We stopped in for lunch at a place downtown called Earnestine and Hazel’s. We were the only customers there on this rainy afternoon, so after making us really excellent hamburgers, Butch took us upstairs and showed us around the former brothel, and told us stories about musicians — how, for example, Little Richard worked as a dishwasher here for a time. Butch’s training is as a geologist, and he has worked all over the world, and we had a fine time talking about skateboarding, and earthquakes, and kids, and the river, in addition to music. You want to come here next time you’re in Memphis, for sure for sure.
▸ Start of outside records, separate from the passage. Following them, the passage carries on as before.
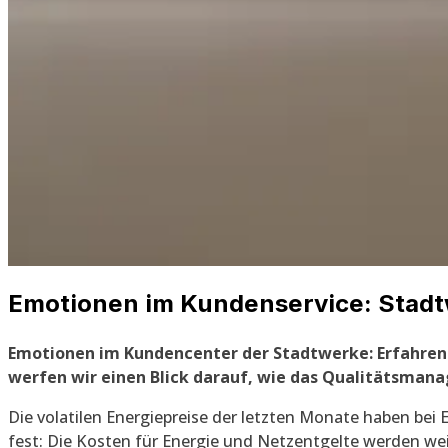
Emotionen im Kundenservice: Stadt
Emotionen im Kundencenter der Stadtwerke: Erfahren
werfen wir einen Blick darauf, wie das Qualitätsman
Die volatilen Energiepreise der letzten Monate haben bei
fest: Die Kosten für Energie und Netzentgelte werden wei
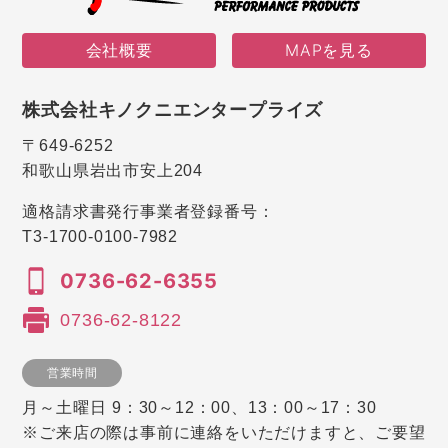
会社概要
MAPを見る
株式会社キノクニエンタープライズ
〒649-6252
和歌山県岩出市安上204
適格請求書発行事業者登録番号：
T3-1700-0100-7982
0736-62-6355
0736-62-8122
営業時間
月～土曜日 9：30～12：00、13：00～17：30
※ご来店の際は事前に連絡をいただけますと、ご要望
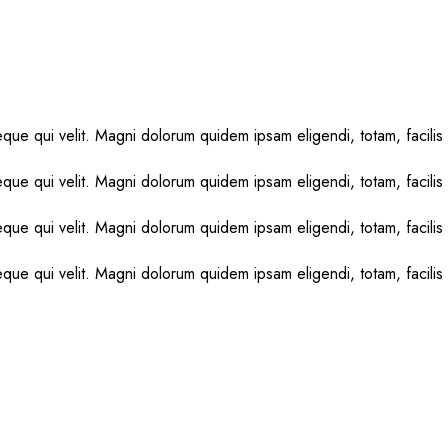
 neque qui velit. Magni dolorum quidem ipsam eligendi, totam, fac
 neque qui velit. Magni dolorum quidem ipsam eligendi, totam, fac
 neque qui velit. Magni dolorum quidem ipsam eligendi, totam, fac
 neque qui velit. Magni dolorum quidem ipsam eligendi, totam, fac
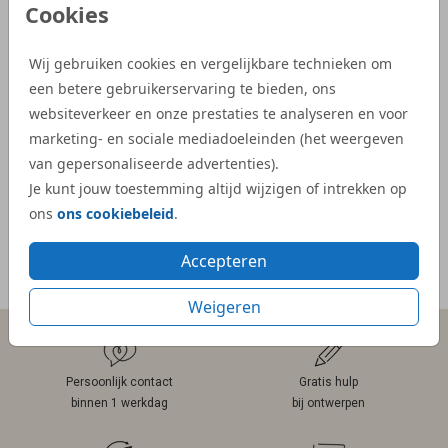
Cookies
vonden we precies wat we zochten. Zowel
illust
de proefdruk als de daadwerkelijke
aangep
Wij gebruiken cookies en vergelijkbare technieken om
geboortekaartjes waren snel geleverd.”
Dijs. 
een betere gebruikerservaring te bieden, ons
bij on
- Kelly
websiteverkeer en onze prestaties te analyseren en voor
veel e
marketing- en sociale mediadoeleinden (het weergeven
kaartje
van gepersonaliseerde advertenties).
- Mar
Je kunt jouw toestemming altijd wijzigen of intrekken op
ons
ons cookiebeleid
.
Accepteren
Meer reviews
Weigeren
Persoonlijk contact
Gratis hulp
binnen 1 werkdag
bij ontwerpen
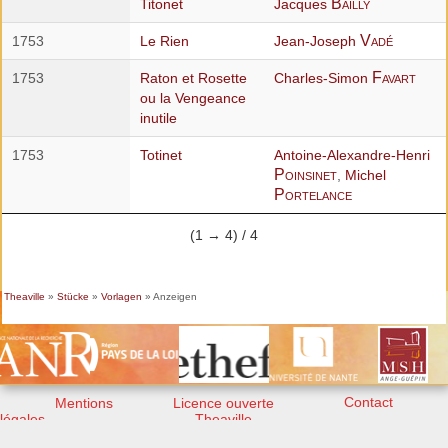
Bailly
Titonet
Jacques
Vadé
1753
Le Rien
Jean-Joseph
Favart
1753
Raton et Rosette
Charles-Simon
ou la Vengeance
inutile
1753
Totinet
Antoine-Alexandre-Henri
Poinsinet
,
Michel
Portelance
(1 → 4) / 4
Theaville
»
Stücke
»
Vorlagen
» Anzeigen
Contact
Mentions
Licence ouverte
légales
Theaville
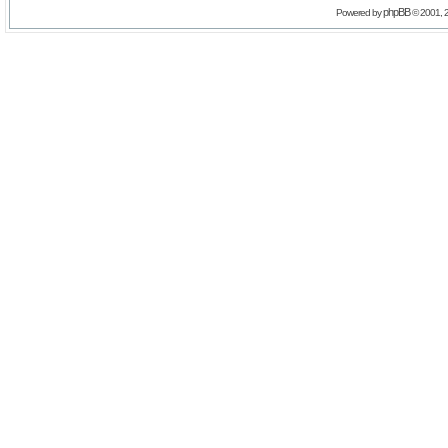
phpBB
Powered by
© 2001, 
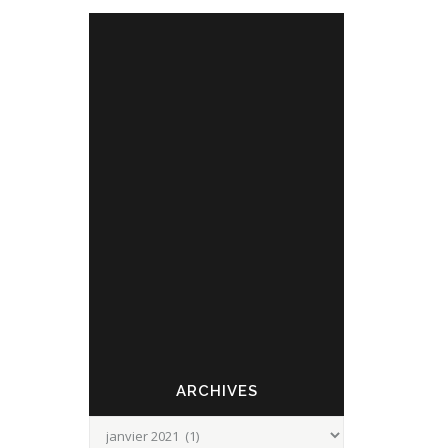
JAN
BONNE ANNÉE !
05
ARCHIVES
Archives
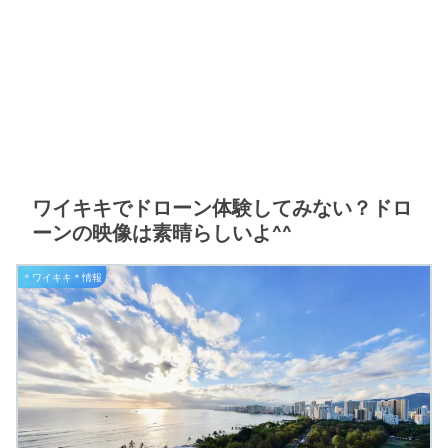
ワイキキでドローン体験してみない？ドロ
ーンの映像は素晴らしいよ^^
＊ワイキキ＊情報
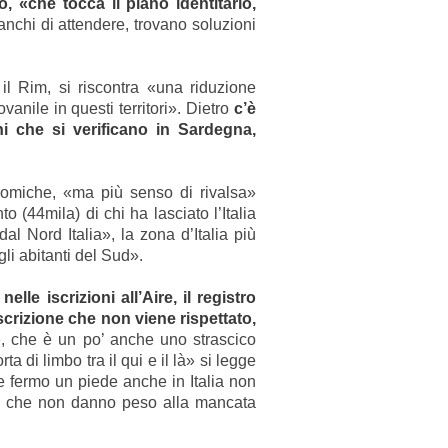
, «che tocca il piano identitario,
anchi di attendere, trovano soluzioni
il Rim, si riscontra «una riduzione
vanile in questi territori». Dietro
c’è
hi che si verificano in Sardegna,
onomiche, «ma più senso di rivalsa»
o (44mila) di chi ha lasciato l’Italia
dal Nord Italia», la zona d’Italia più
gli abitanti del Sud».
lle iscrizioni all’Aire, il registro
i iscrizione che non viene rispettato,
»
, che è un po’ anche uno strascico
a di limbo tra il qui
e il là» si legge
e fermo un piede anche in Italia non
ini» che non danno peso alla mancata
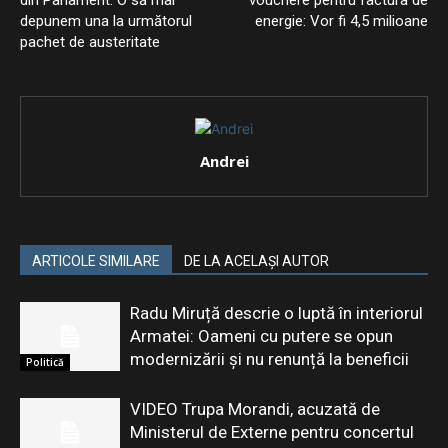
din Parlament: O să mai
vouchere pentru factura de
depunem una la următorul
energie: Vor fi 4,5 milioane
pachet de austeritate
Andrei
ARTICOLE SIMILARE
DE LA ACELAȘI AUTOR
Radu Miruță descrie o luptă în interiorul
Armatei: Oameni cu putere se opun
modernizării și nu renunță la beneficii
Politică
VIDEO Trupa Morandi, acuzată de
Ministerul de Externe pentru concertul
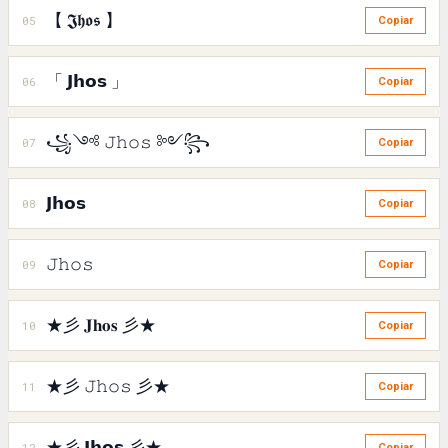
【 𝕵𝖍𝖔𝖘 】
05
Copiar
「 𝗝𝗵𝗼𝘀 」
06
Copiar
꧁༺ 𝙹𝚑𝚘𝚜 ༻꧂
07
Copiar
𝗝𝗵𝗼𝘀
08
Copiar
𝙹𝚑𝚘𝚜
09
Copiar
★彡 𝐉𝐡𝐨𝐬 彡★
10
Copiar
★彡 𝙹𝚑𝚘𝚜 彡★
11
Copiar
★彡 𝗝𝗵𝗼𝘀 彡★
12
Copiar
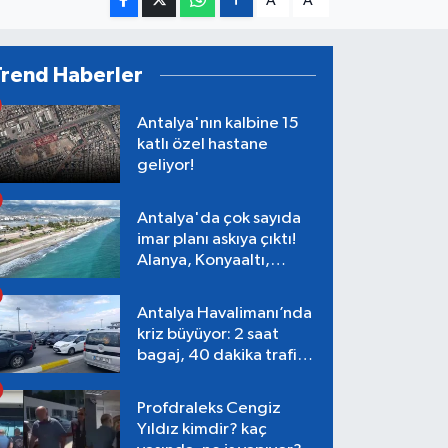
A
A
Trend Haberler
Antalya'nın kalbine 15
katlı özel hastane
geliyor!
Antalya'da çok sayıda
imar planı askıya çıktı!
Alanya, Konyaaltı,
Muratpaşa, Aksu
Antalya Havalimanı’nda
kriz büyüyor: 2 saat
bagaj, 40 dakika trafik,
Terminal 1 tepkisi
Profdraleks Cengiz
Yıldız kimdir? kaç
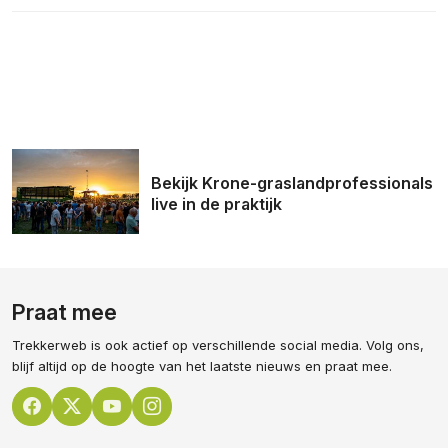
Bekijk Krone-graslandprofessionals
live in de praktijk
Praat mee
Trekkerweb is ook actief op verschillende social media. Volg ons,
blijf altijd op de hoogte van het laatste nieuws en praat mee.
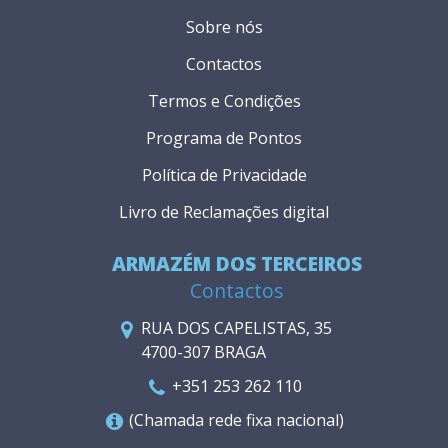
Sobre nós
Contactos
Termos e Condições
Programa de Pontos
Política de Privacidade
Livro de Reclamações digital
ARMAZÉM DOS TERCEIROS
Contactos
RUA DOS CAPELISTAS, 35
4700-307 BRAGA
+351 253 262 110
(Chamada rede fixa nacional)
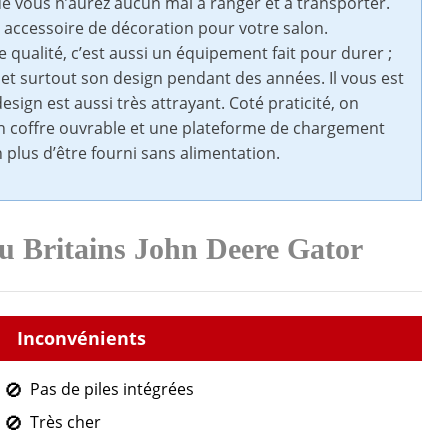
e vous n’aurez aucun mal à ranger et à transporter.
le accessoire de décoration pour votre salon.
qualité, c’est aussi un équipement fait pour durer ;
 set surtout son design pendant des années. Il vous est
sign est aussi très attrayant. Coté praticité, on
d’un coffre ouvrable et une plateforme de chargement
 plus d’être fourni sans alimentation.
du Britains John Deere Gator
Pas de piles intégrées
Très cher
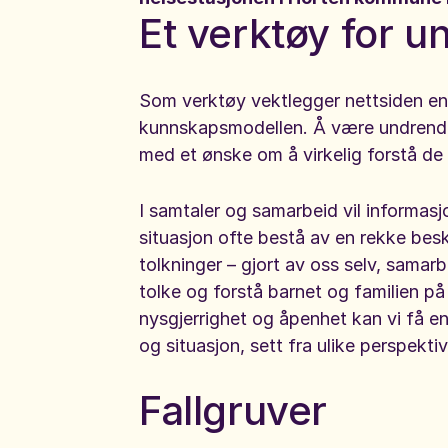
02:17
Et verktøy for u
Helsestasjonen / Jordmor / Foreldre / Samarbeid
Jordmor om arbeide
Som verktøy vektlegger nettsiden en
modellen på helsest
kunnskapsmodellen. Å være undrende
med et ønske om å virkelig forstå d
I samtaler og samarbeid vil informas
situasjon ofte bestå av en rekke beskr
tolkninger – gjort av oss selv, samarb
tolke og forstå barnet og familien på
nysgjerrighet og åpenhet kan vi få e
og situasjon, sett fra ulike perspekti
Fallgruver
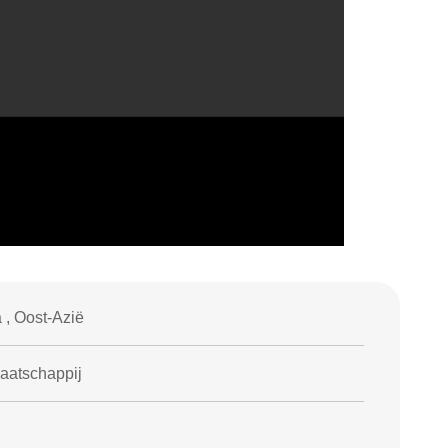
 , Oost-Azië
maatschappij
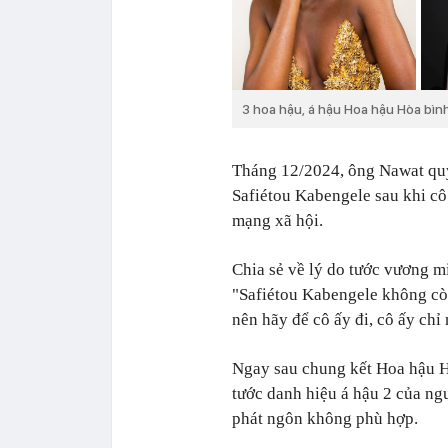
3 hoa hậu, á hậu Hoa hậu Hòa bìn
Tháng 12/2024, ông Nawat quy
Safiétou Kabengele sau khi cô
mạng xã hội.
Chia sẻ về lý do tước vương m
"Safiétou Kabengele không còn
nên hãy để cô ấy đi, cô ấy ch
Ngay sau chung kết Hoa hậu H
tước danh hiệu á hậu 2 của n
phát ngôn không phù hợp.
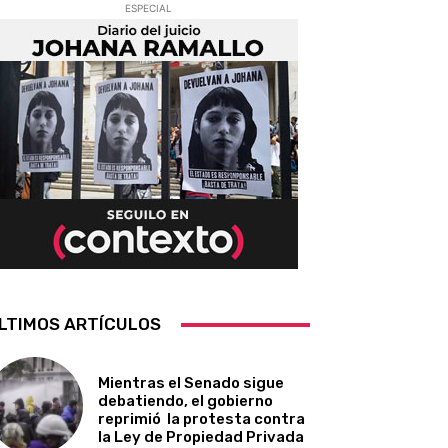
ESPECIAL
LTIMOS ARTÍCULOS
Mientras el Senado sigue
debatiendo, el gobierno
reprimió la protesta contra
la Ley de Propiedad Privada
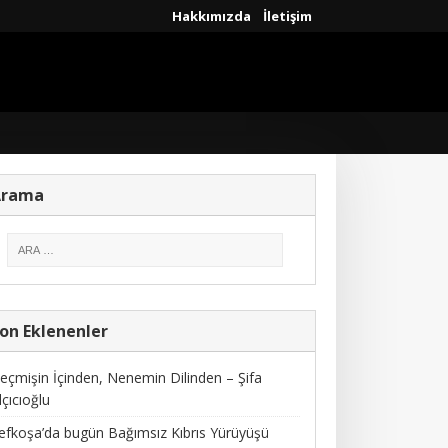
Hakkımızda
İletişim
Arama
on Eklenenler
eçmişin İçinden, Nenemin Dilinden – Şifa
lçıcıoğlu
efkoşa’da bugün Bağımsız Kıbrıs Yürüyüşü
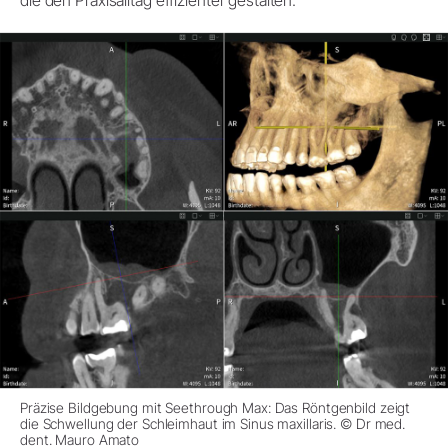
die den Praxisalltag effizienter gestalten.
Präzise Bildgebung mit Seethrough Max: Das Röntgenbild zeigt
die Schwellung der Schleimhaut im Sinus maxillaris. © Dr med.
dent. Mauro Amato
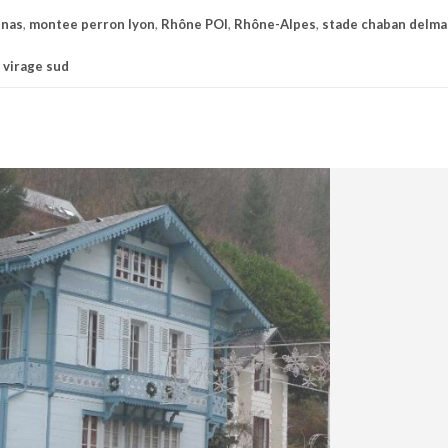
enas
,
montee perron lyon
,
Rhône POI
,
Rhône-Alpes
,
stade chaban delma
 virage sud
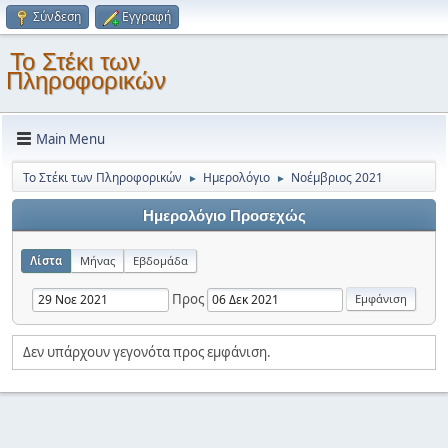
Σύνδεση
Εγγραφή
Το Στέκι των
Πληροφορικών
Main Menu
Το Στέκι των Πληροφορικών
Ημερολόγιο
Νοέμβριος 2021
►
►
Ημερολόγιο Προσεχώς
Λίστα
Μήνας
Εβδομάδα
Προς
Δεν υπάρχουν γεγονότα προς εμφάνιση.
Nearby is the Lorraine Motel, which has been turned into the National Civil Rights Museum. At first I wasn’t so sure how I felt about having the museum right in the motel where MLK was assassinated, but after going through the museum, I think it’s absolutely right, somehow. Having real remnants of the 1960s — the motel sign, the cars parked below the room — brings that terrible time vividly to life. I am not enough of a baby boomer to valorize the 60s as free love and flowers and all of that — I see the 60s through my parents’ eyes, and they were horrified, sickened, by the murders and the assassinations and the bullhorns and water hoses and the bombs and the bomb shelters. And talking about the museum with Mary Rodriguez later, we agreed that the right adjective for the museum is sickening. You get a feeling in your throat and your belly and it is awful. The obviously monstrous Bull Connor and Bobby Frank Cherry are dead and gone, but racism has just gone underground, gotten coded so that hate radio and TV can spew their bile with a certain deniability.
Reverend Abernathy chose to put this on the marker in front of Room 306: “They said to one another, ‘Behold, here comes the dreamer… Let us slay him… and we shall see what becomes of his dreams.’” (Genesis 37: 19-20)
I take this as a heartbroken exhortation to keep dreaming.